Thanks for the heads up. I'll put in on my calendar. Looking forward to it.


----------



## Mark Lynn (Sep 30, 2007)

And for those in the Dallas Ft. worth area SM Dan will be here on the 14th the next weekend at the Grapevine Rec. Center.

Dan, I finally talked to Don late last week,  Seems we might have been at a couple of the same seminars about 10 or so years ago (Heck we might have even trained some together, you know when we switched partners and all doing drills) at one of the Professor's summer camps and one of Hock's.  I'm looking forward to meeting him at your seminar.
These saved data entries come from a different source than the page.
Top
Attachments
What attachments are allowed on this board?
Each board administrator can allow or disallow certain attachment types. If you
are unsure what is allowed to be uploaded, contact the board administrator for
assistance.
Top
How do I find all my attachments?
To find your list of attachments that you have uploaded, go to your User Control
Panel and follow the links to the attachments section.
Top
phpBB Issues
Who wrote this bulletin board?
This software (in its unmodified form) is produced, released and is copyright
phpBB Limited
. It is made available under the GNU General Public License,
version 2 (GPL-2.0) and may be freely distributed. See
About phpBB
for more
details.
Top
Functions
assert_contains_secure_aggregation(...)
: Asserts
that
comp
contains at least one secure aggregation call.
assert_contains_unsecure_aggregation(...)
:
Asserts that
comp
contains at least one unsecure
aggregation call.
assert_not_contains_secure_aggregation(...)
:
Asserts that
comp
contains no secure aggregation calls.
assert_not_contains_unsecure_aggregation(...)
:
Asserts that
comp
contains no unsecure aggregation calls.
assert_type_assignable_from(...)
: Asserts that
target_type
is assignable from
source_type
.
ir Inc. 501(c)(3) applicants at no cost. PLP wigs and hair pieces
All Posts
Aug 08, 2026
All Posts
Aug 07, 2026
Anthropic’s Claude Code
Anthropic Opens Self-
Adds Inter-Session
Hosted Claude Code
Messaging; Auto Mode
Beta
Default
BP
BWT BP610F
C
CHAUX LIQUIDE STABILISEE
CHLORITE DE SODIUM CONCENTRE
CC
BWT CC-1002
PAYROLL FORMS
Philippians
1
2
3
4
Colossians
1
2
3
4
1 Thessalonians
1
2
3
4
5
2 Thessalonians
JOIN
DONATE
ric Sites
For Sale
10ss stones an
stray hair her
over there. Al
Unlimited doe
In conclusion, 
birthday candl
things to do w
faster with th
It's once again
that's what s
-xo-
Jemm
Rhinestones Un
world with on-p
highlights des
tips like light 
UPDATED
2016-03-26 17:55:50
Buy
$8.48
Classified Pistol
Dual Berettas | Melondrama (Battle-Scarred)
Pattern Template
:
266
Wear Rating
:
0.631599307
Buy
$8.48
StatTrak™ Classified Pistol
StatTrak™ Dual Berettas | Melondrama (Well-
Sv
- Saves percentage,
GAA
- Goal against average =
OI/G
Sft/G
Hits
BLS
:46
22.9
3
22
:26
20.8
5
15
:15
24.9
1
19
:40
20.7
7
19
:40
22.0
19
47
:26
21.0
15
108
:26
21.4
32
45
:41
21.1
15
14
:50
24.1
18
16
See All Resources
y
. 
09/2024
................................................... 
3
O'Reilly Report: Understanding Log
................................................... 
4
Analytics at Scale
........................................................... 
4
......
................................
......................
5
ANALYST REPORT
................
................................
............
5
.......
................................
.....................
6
I talked to a couple of other instructors (training partner's of mine) and hopefully they will be able to make it, right now they are a go.  Michael and I are planing on being there as well.

Your karate sparring seminars where are they at and what are you planning to teach there?  Is it kid or adult orienated?  If it is kid orientated I might see if any of my students would like to go, plus my middle son.

For the Arnis seminar are you teaching a set basic program or are you going to spread it out some for different skill levels?

Thanks for the MA80 info you sent me

Mark


----------



## Dan Anderson (Oct 15, 2007)

Hi All,

Here is a review of the seminar.  We had a good time.
http://www.filipinomartialartsmuseum.com/Events/Dan_Anderson_seminar-7Oct07.html

Yours,
Dan Anderson


----------